Sympathie für die russische Regierung gehörte lange zum Kern der Linken. Seit dem völkerrechtswidrigen Angriff auf die Ukraine hat sich das geändert. Teile der Partei ringen um einen neuen Kurs, andere verwahren sich weiterhin gegen das, was sie als pauschale Kritik am Kreml empfinden. Unmittelbar vor dem Parteitag in Erfurt bemüht sich nun die Abgeordnete Sahra Wagenknecht um Deeskalation.
Die prominente Ex-Fraktionschefin hatte erst vergangene Woche einen Änderungsantrag zum Leitantrag der Parteiführung eingebracht (der SPIEGEL berichtete), wonach Solidaritätsbekundungen mit der Ukraine gestrichen werden sollten. Der Antrag Wagenknechts und etwa 50 weiterer Delegierter löste in der Partei heftige Diskussionen aus.
Nun sagte Wagenknecht dem SPIEGEL, sich doch nicht mehr gegen die Solidaritäts-Passage stellen zu wollen. Ihr neuer Antrag liegt dem SPIEGEL vor, zuvor hatte auch die »Neue Osnabrücker Zeitung« darüber berichtet.

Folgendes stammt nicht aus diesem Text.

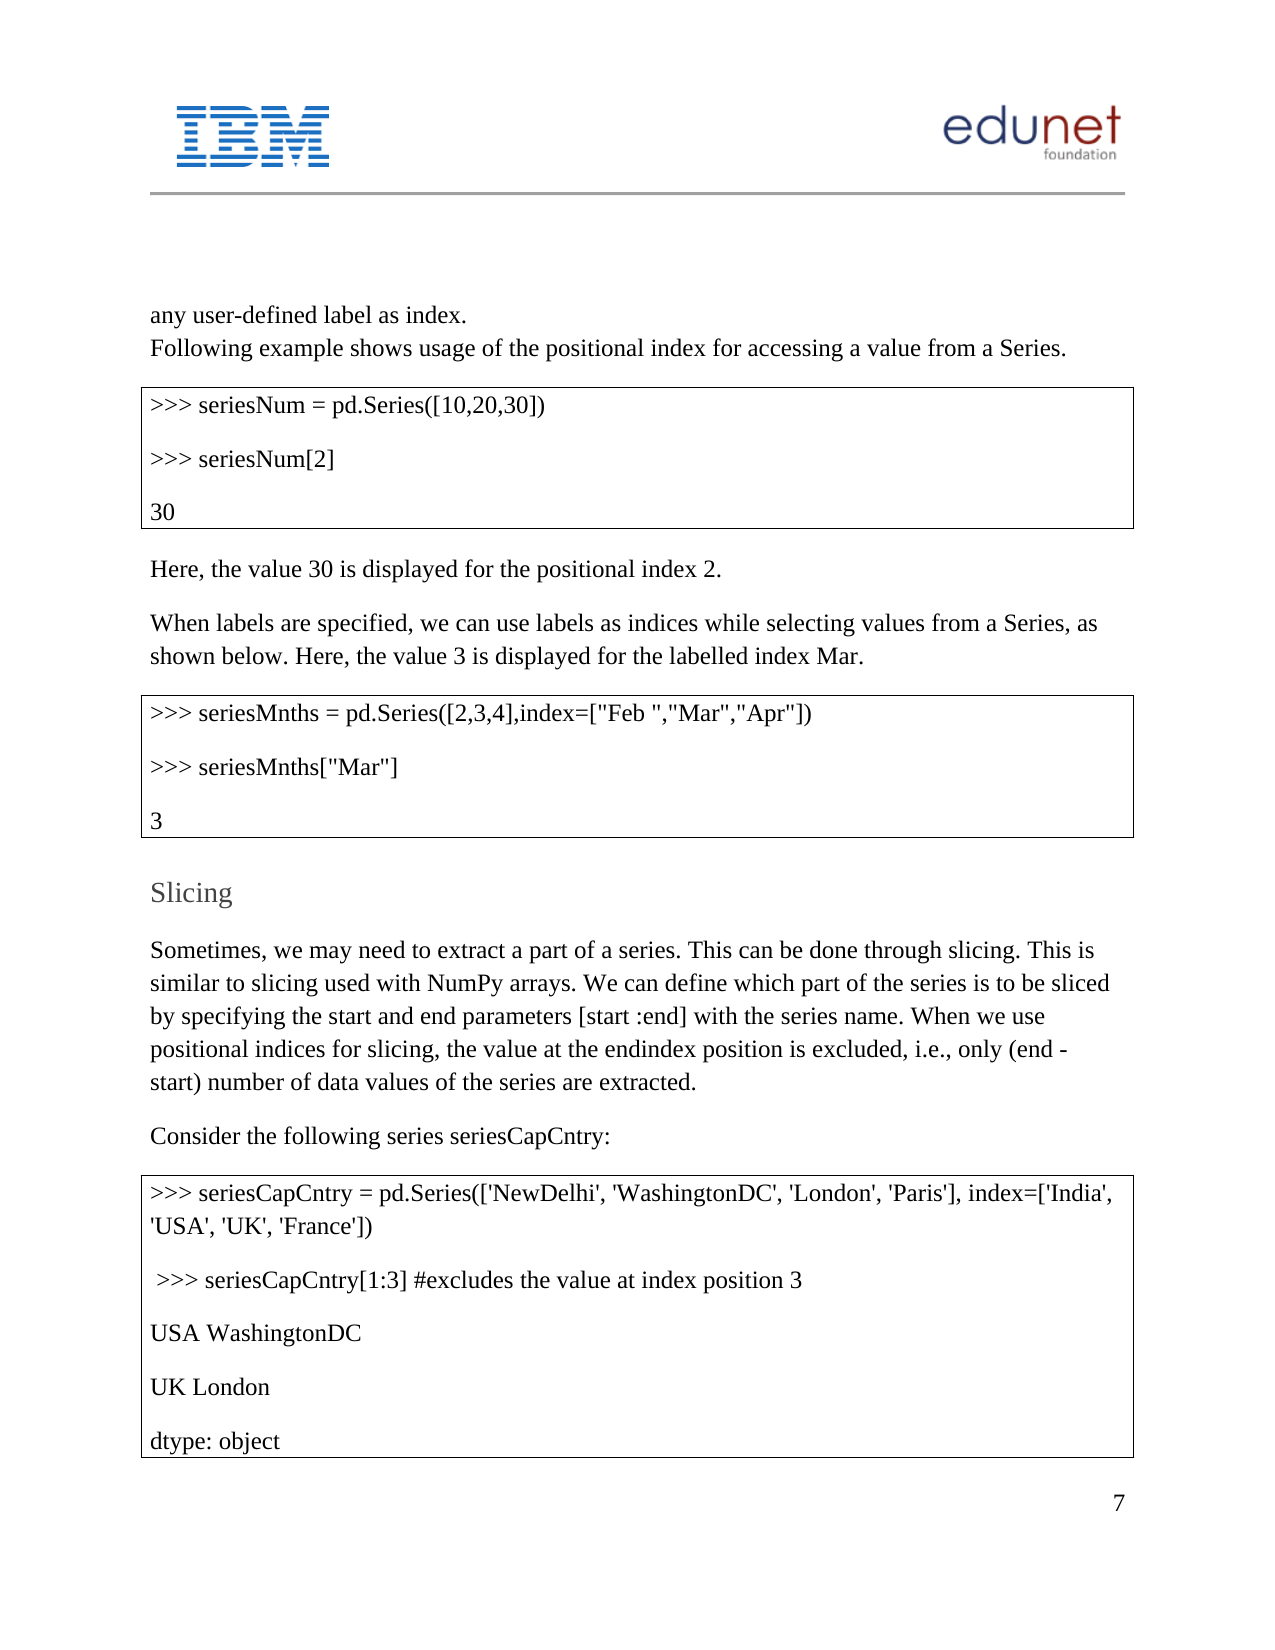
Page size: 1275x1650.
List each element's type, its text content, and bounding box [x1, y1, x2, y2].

text >>> seriesNum[2] [142, 441, 1133, 472]
text Indexing in Series is similar to that for NumPy arrays, and is used to access elements in a series. Indexes are of two types: positional index and labelled index. Positional index takes an integer value that corresponds to its position in the series starting from 0, whereas labelled index takes any user-defined label as index. Following example shows usage of the positional index for accessing a value from a Series. [150, 300, 1125, 362]
text When labels are specified, we can use labels as indices while selecting values from a Series, as shown below. Here, the value 3 is displayed for the labelled index Mar. [150, 608, 1125, 670]
text UK London [142, 1369, 1133, 1401]
subtitle Slicing [150, 876, 1125, 909]
text >>> seriesMnths = pd.Series([2,3,4],index=["Feb ","Mar","Apr"]) [142, 696, 1133, 727]
text dtype: object [142, 1423, 1133, 1457]
text Consider the following series seriesCapCntry: [150, 1121, 1125, 1149]
text 3 [142, 803, 1133, 837]
text 30 [142, 494, 1133, 528]
text Here, the value 30 is displayed for the positional index 2. [150, 554, 1125, 583]
text >>> seriesCapCntry[1:3] #excludes the value at index position 3 [142, 1262, 1133, 1293]
text >>> seriesNum = pd.Series([10,20,30]) [142, 388, 1133, 418]
text USA WashingtonDC [142, 1315, 1133, 1347]
text >>> seriesMnths["Mar"] [142, 749, 1133, 781]
text >>> seriesCapCntry = pd.Series(['NewDelhi', 'WashingtonDC', 'London', 'Paris'], index=['India', 'USA', 'UK', 'France']) [142, 1176, 1133, 1239]
picture [176, 106, 329, 167]
picture [941, 95, 1125, 167]
text Sometimes, we may need to extract a part of a series. This can be done through slicing. This is similar to slicing used with NumPy arrays. We can define which part of the series is to be sliced by specifying the start and end parameters [start :end] with the series name. When we use positional indices for slicing, the value at the endindex position is excluded, i.e., only (end - start) number of data values of the series are extracted. [150, 935, 1125, 1096]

Es geht um folgende Passage: »Unsere Solidarität gilt den Menschen in der Ukraine, die leiden, Widerstand leisten oder flüchten müssen. Unsere Solidarität gehört ebenso den Menschen in Russland, die sich gegen den Krieg stellen, desertieren und dafür Verfolgung befürchten müssen; den Menschen, die sich weltweit gegen Krieg stellen, und die Menschen auf der Flucht unterstützen.«
»Bewusste Verfälschung«
Die Rücknahme der Passage begründet Wagenknecht dem SPIEGEL damit, dass sie nie vorgehabt habe, die Solidarität mit der Ukraine zu streichen – und unterstellt Kritikern eine von Beginn an »bewusste Verfälschung«. Sie hoffe nun, »dass ab jetzt über das diskutiert wird, worum es uns wirklich geht: dass die Linke das unsägliche Zeitenwende-Gerede nicht mitmacht«. Angesichts des russischen Angriffs hatte Bundeskanzler Scholz im Februar von einer »Zeitenwende« gesprochen und unter anderem mehr Ausgaben für Rüstung angekündigt.

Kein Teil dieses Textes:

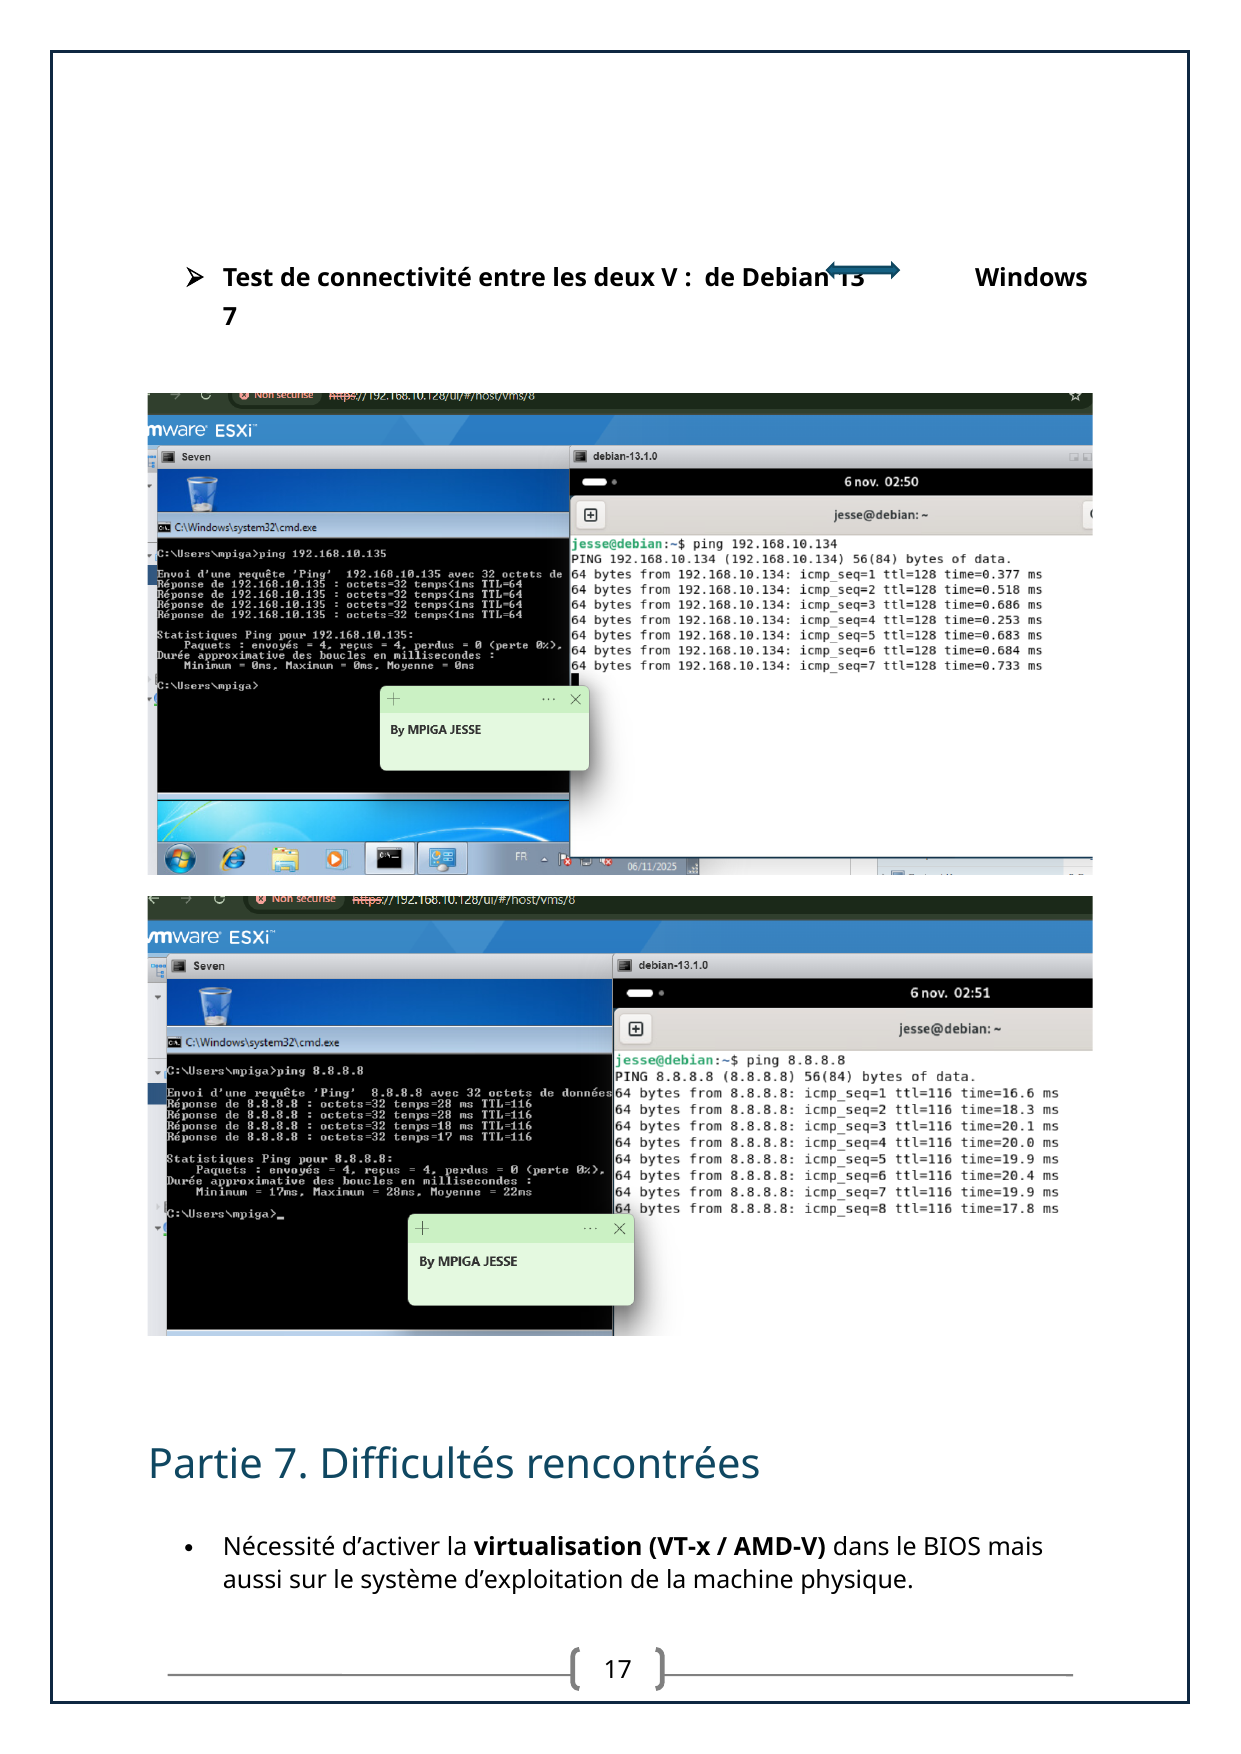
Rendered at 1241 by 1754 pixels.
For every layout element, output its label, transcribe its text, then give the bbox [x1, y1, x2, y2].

picture [147, 896, 1093, 1336]
subtitle Partie 7. Difficultés rencontrées [148, 1434, 1093, 1491]
list Test de connectivité entre les deux V : de Debian 13 Windows 7 [185, 259, 1093, 332]
picture [147, 393, 1093, 875]
list Nécessité d’activer la virtualisation (VT-x / AMD-V) dans le BIOS mais aussi sur le système d’exploitation de la machine physique. [185, 1528, 1093, 1596]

Eine deutliche Distanzierung von Russland ist der neue Antrag jedoch nicht. Weiterhin setzt sich die Gruppe um Wagenknecht für die Änderung anderer Passagen des Leitantrags der Parteiführung ein.
So soll darin unter anderem weiterhin der Satz »Wir verurteilen den verbrecherischen Angriffskrieg Russlands aufs Schärfste« getilgt werden. Auch Formulierungen zur »imperialistischen Politik« und »nationalistischen, militaristischen und autokratischen Großmachtideologie« Russlands will die Gruppe hinter dem Antrag weiterhin gestrichen sehen.
Gleichsetzung der Kriege Russlands und der USA
Wagenknecht betont, der Antrag wolle den »Kampf um Macht, Profit und Einflusssphären« im Allgemeinen verurteilen – und nenne daher den russischen Krieg in der Ukraine ebenso wie die Kriege der USA und ihrer Verbündeten. »Die Linke sollte nicht hinter dem Papst zurückbleiben, der darauf hingewiesen hat, dass das ›Bellen der Nato an Russlands Tür‹ für den Ausbruch des Krieges mitverantwortlich ist.« Der Ukrainekrieg sei durch nichts zu rechtfertigen, wäre aber wahrscheinlich vermeidbar gewesen, so Wagenknecht.
Auf dem Parteitag von Freitag bis Sonntag will sich die Linke nach einer Reihe von Wahlniederlagen und interner Streitigkeiten grunderneuern. Die Parteiführung soll einmal komplett neu gewählt werden, inklusive einer neuen Doppelspitze.
Die bisherige Parteichefin Janine Wissler stellt sich zur Wiederwahl. Neben ihr bewerben sich unter anderem auch der EU-Co-Fraktionsvorsitzende Martin Schirdewan, die Bundestagsabgeordnete Heidi Reichinnek und der Wagenknecht nahestehende sächsische Bundestagsabgeordnete Sören Pellmann um den Vorsitz.